§ **What the task requires**:
Copy the lines from the one containing "tehnologiýasy kafedrasy" through the one containing "Logistika kafedrasy", replacing each "kafedrasy" with "bölümi" and leaving everything else unchanged.

§ **Input records**:
--- --- ---

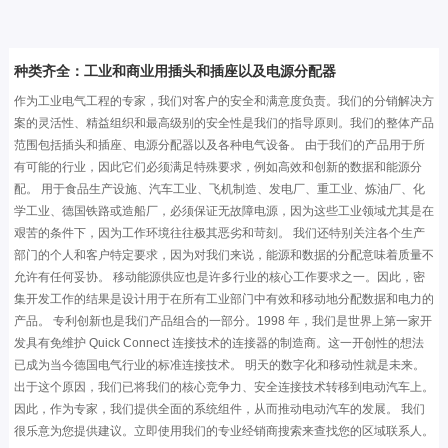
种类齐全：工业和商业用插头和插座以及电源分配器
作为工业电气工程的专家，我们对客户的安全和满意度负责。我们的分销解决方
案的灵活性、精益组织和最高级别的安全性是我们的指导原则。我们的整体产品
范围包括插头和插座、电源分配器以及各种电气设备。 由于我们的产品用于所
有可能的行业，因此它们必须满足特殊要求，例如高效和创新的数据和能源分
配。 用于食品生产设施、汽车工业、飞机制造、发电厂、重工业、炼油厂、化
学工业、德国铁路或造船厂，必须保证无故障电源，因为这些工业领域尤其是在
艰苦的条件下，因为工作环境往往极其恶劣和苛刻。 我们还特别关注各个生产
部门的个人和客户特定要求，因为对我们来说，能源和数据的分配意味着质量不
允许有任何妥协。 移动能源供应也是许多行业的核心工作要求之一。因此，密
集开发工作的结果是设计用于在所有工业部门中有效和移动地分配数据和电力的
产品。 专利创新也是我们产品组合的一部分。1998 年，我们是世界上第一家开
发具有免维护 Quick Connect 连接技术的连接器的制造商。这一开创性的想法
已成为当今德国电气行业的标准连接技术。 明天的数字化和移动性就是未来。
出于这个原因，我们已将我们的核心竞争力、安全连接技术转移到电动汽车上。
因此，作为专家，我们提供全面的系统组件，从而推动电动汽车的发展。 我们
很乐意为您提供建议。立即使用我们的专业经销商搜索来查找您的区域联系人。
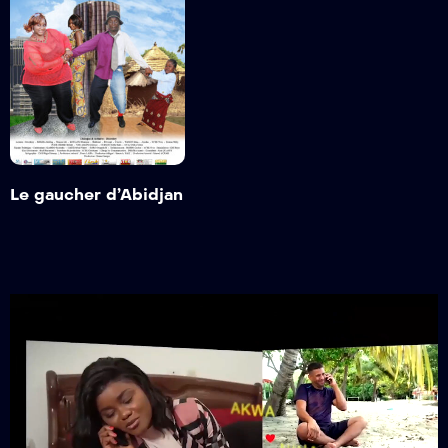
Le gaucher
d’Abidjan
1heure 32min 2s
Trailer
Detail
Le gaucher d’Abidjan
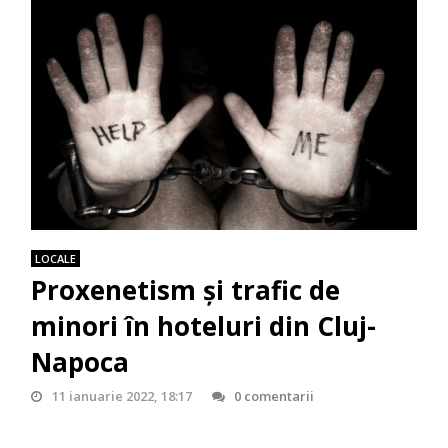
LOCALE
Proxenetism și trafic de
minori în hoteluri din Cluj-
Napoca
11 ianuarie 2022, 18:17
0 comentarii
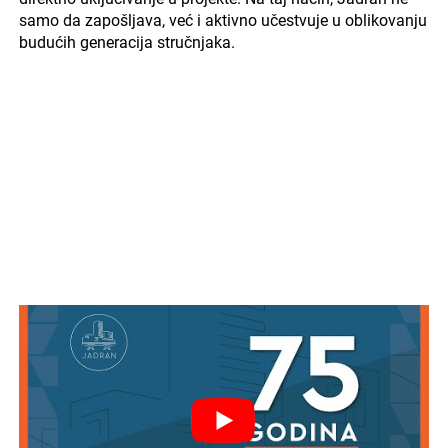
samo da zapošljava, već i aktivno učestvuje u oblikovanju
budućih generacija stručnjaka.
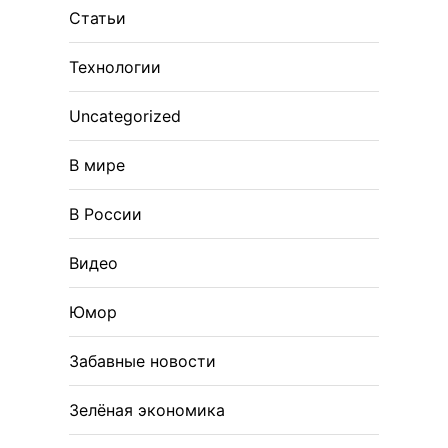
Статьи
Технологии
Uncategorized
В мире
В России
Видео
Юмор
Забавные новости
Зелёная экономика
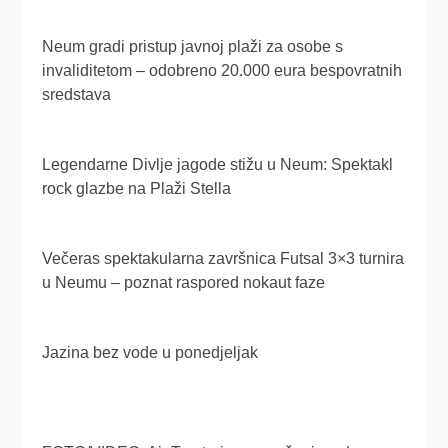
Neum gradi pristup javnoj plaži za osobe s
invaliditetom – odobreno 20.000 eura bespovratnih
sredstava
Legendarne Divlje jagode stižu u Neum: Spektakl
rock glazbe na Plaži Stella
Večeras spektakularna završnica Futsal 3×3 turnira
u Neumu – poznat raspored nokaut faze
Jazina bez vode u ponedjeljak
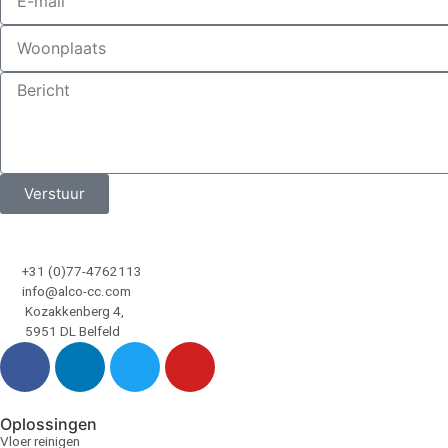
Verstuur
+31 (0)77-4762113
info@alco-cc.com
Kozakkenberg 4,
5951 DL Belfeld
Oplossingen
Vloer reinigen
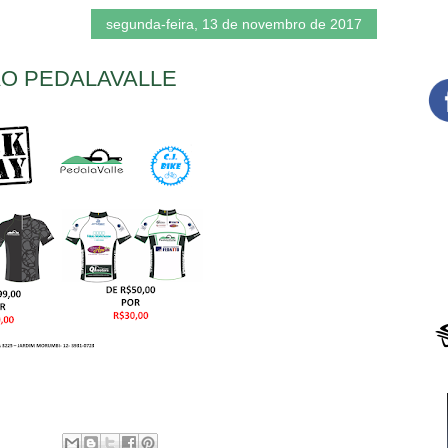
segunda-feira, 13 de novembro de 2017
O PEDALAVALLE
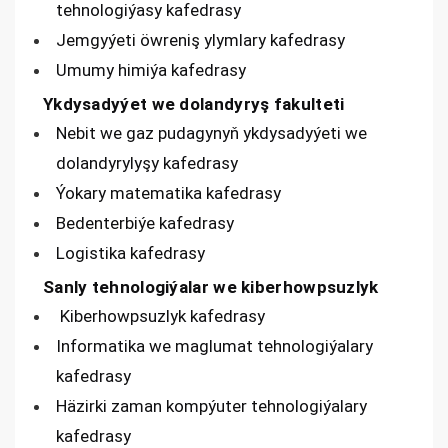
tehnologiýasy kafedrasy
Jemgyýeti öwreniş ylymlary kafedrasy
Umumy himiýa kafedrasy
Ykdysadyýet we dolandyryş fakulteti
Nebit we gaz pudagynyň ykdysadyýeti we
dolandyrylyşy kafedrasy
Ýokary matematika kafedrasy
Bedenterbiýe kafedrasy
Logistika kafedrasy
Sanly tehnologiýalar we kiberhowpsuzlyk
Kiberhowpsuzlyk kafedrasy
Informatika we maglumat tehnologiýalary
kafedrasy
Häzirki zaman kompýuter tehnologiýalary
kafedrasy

--- --- ---

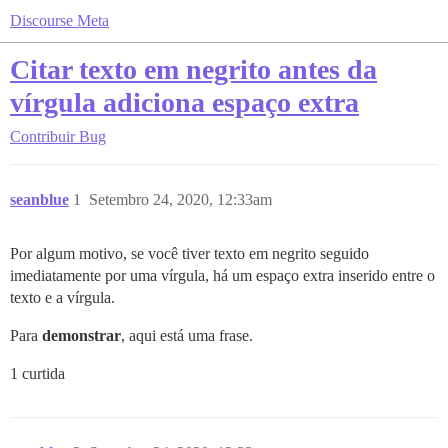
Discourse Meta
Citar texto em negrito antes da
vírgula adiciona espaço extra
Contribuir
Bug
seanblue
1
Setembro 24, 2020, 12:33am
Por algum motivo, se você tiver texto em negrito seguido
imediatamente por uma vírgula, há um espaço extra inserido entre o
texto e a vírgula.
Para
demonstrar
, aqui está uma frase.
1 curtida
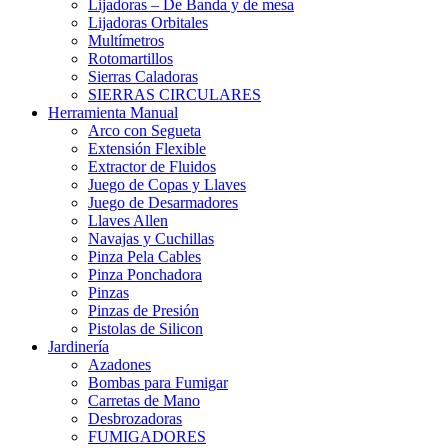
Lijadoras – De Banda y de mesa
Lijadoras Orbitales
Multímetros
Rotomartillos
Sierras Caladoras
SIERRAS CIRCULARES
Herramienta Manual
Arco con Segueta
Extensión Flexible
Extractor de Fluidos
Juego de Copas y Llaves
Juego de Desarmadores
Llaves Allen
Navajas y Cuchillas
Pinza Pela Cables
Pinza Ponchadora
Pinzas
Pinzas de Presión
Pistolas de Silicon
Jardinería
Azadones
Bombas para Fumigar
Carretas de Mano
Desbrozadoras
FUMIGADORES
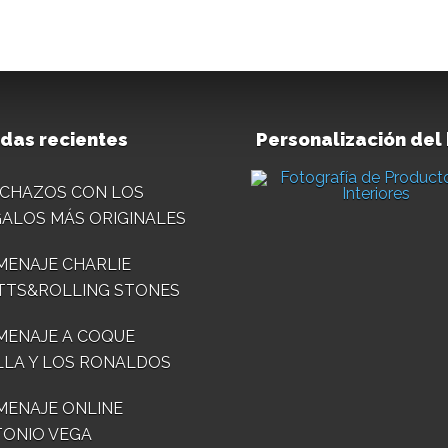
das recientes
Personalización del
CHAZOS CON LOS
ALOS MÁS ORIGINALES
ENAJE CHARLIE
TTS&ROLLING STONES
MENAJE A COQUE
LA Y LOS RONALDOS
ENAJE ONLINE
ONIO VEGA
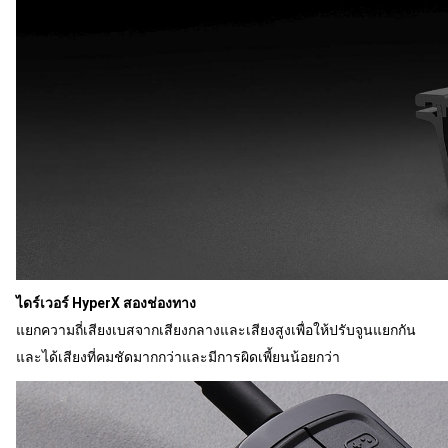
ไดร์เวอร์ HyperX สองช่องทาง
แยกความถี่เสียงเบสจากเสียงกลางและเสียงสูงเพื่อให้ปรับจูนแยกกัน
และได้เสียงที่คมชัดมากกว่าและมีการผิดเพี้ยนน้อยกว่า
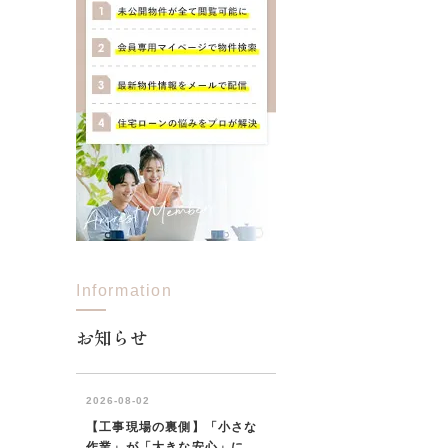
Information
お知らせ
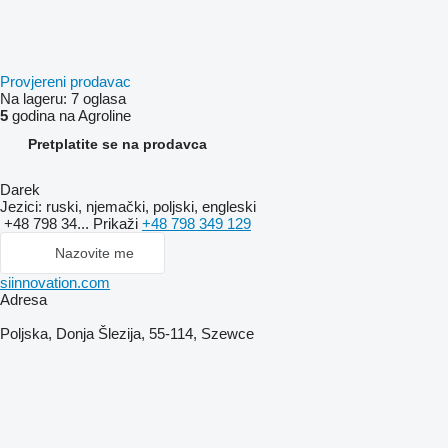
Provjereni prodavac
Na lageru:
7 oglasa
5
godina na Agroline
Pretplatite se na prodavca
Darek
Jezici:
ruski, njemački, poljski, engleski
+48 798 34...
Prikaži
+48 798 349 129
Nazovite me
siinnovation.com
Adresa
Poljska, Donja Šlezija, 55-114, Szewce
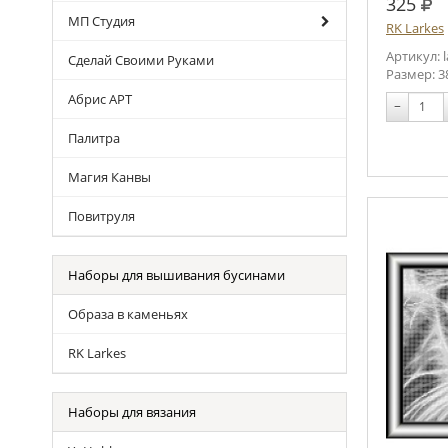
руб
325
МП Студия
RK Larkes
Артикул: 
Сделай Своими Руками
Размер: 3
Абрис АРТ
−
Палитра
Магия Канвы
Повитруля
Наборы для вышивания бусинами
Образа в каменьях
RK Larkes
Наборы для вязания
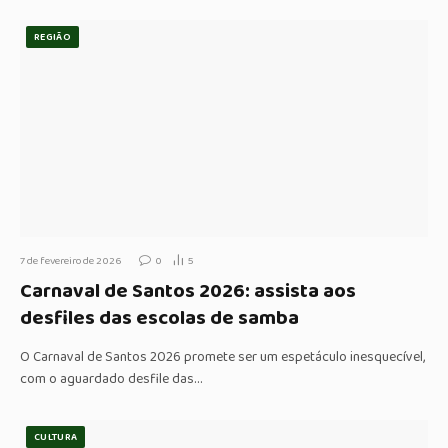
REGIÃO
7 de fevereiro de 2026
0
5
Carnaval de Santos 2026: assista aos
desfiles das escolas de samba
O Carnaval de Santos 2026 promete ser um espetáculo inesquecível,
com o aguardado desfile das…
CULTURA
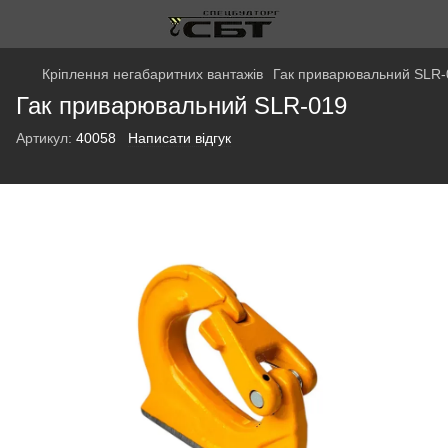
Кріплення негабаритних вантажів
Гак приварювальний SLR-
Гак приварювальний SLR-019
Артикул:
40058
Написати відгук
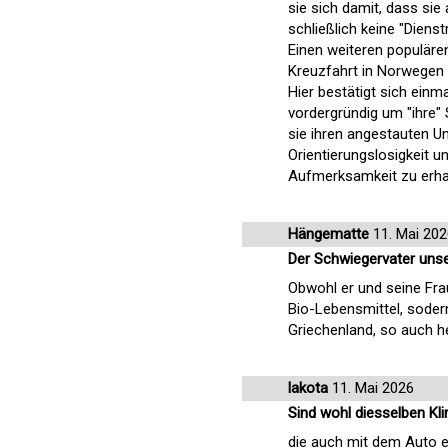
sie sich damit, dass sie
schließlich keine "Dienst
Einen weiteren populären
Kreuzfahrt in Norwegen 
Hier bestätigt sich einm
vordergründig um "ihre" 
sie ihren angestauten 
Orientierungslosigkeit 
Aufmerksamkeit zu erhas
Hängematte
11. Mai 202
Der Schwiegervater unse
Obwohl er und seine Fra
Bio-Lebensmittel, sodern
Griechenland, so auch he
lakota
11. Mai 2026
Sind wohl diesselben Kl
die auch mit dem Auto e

--- --- ---

§ **Solution to this task**:
tehnologiýasy bölümi
Jemgyýeti öwreniş ylymlary bölümi
Umumy himiýa bölümi
Ykdysadyýet we dolandyryş fakulteti
Nebit we gaz pudagynyň ykdysadyýeti we
dolandyrylyşy bölümi
Ýokary matematika bölümi
Bedenterbiýe bölümi
Logistika bölümi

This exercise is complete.